Render the entry lines starting at the line containing "مبدل‌های حرارتی در صنایع" and ending at the line containing "در گستره کاربرد" as a Markdown table with two columns, No. for the row number and Text for the line. Omit any blank lines.

Stored data:
● ● ● ●

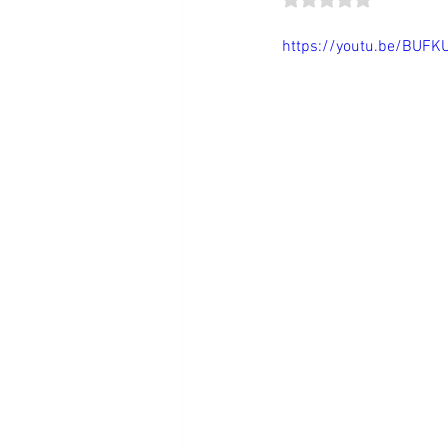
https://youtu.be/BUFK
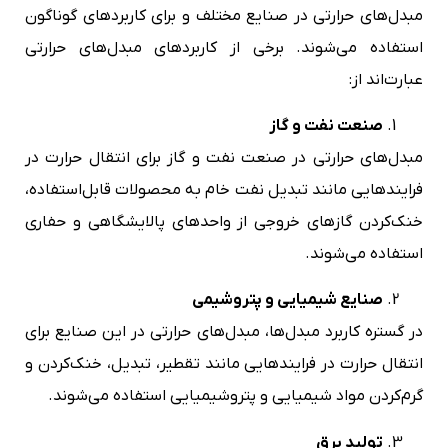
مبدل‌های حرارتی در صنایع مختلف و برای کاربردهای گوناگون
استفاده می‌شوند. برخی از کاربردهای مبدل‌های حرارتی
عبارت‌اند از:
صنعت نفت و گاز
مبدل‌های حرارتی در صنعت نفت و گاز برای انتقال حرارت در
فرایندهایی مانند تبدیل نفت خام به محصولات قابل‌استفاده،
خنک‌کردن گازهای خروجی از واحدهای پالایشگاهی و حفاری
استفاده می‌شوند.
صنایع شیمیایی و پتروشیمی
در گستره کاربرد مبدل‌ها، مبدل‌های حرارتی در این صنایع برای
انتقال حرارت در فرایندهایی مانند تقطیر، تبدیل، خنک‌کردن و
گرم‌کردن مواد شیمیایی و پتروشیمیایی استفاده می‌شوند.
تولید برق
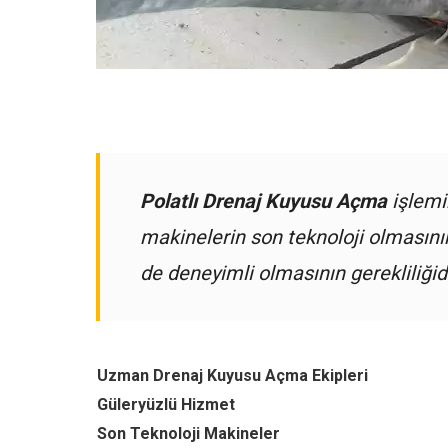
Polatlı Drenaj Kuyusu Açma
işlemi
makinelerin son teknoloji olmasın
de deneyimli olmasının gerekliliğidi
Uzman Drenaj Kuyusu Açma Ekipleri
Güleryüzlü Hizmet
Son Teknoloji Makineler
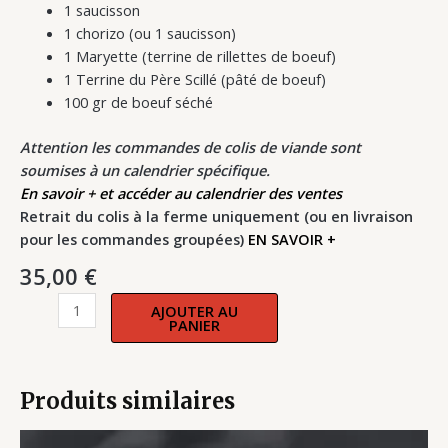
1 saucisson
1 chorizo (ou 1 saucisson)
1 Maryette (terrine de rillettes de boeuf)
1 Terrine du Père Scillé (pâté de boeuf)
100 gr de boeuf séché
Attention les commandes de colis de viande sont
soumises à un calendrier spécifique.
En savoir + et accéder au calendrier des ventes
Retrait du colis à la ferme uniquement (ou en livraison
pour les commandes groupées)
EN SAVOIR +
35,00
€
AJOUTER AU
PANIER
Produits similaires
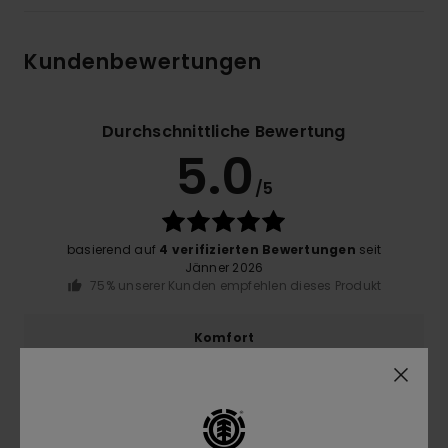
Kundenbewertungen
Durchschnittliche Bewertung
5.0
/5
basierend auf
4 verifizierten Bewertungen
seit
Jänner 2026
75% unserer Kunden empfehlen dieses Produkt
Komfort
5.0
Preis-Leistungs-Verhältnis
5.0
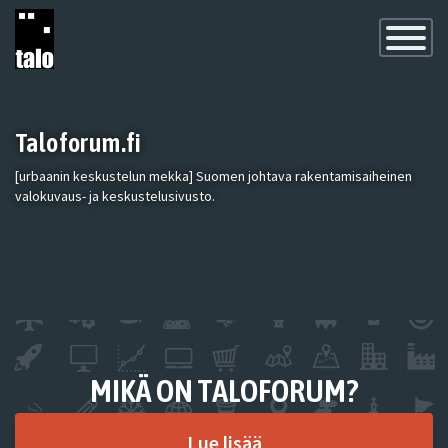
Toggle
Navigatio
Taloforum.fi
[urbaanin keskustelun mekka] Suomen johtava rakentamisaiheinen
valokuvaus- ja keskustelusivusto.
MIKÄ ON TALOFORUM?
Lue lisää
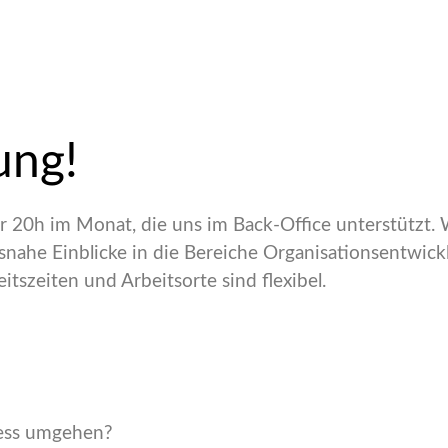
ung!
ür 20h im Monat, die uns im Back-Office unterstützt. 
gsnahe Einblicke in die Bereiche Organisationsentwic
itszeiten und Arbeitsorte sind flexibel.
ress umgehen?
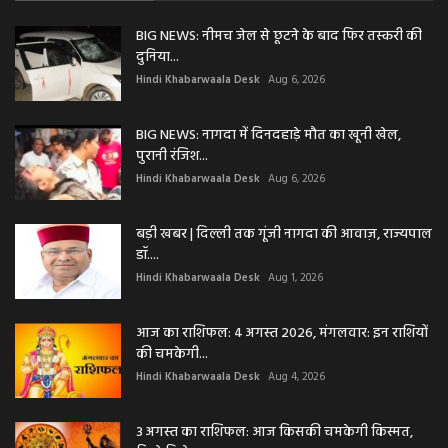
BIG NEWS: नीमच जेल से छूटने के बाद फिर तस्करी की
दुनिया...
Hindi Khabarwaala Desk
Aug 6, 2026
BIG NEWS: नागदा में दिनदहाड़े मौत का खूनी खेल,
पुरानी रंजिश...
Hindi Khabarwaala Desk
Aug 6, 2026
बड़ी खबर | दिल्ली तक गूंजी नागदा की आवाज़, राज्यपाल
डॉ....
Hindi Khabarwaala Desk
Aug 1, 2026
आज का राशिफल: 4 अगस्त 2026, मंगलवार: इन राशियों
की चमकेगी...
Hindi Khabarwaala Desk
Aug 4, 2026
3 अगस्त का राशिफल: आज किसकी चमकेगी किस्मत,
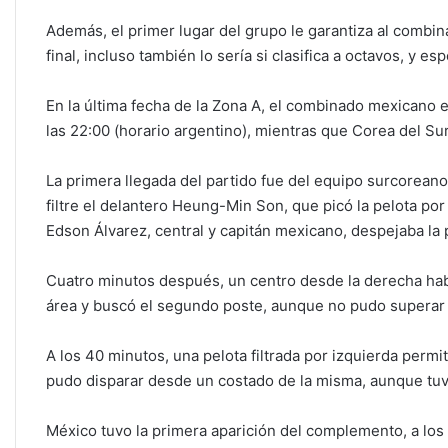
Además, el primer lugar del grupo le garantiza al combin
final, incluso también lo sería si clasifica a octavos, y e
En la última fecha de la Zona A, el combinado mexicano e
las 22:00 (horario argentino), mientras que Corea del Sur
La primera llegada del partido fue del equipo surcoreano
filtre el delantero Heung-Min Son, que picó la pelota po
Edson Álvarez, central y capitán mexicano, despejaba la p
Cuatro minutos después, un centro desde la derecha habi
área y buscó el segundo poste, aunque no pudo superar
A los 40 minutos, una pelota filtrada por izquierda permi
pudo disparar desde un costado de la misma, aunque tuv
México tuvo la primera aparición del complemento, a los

● ● ● ●

Result of this task:
| No. | Text |
|---|---|
| 1 | مبدل‌های حرارتی در صنایع مختلف و برای کاربردهای گوناگون |
| 2 | استفاده می‌شوند. برخی از کاربردهای مبدل‌های حرارتی |
| 3 | عبارت‌اند از: |
| 4 | صنعت نفت و گاز |
| 5 | مبدل‌های حرارتی در صنعت نفت و گاز برای انتقال حرارت در |
| 6 | فرایندهایی مانند تبدیل نفت خام به محصولات قابل‌استفاده، |
| 7 | خنک‌کردن گازهای خروجی از واحدهای پالایشگاهی و حفاری |
| 8 | استفاده می‌شوند. |
| 9 | صنایع شیمیایی و پتروشیمی |
| 10 | در گستره کاربرد مبدل‌ها، مبدل‌های حرارتی در این صنایع برای |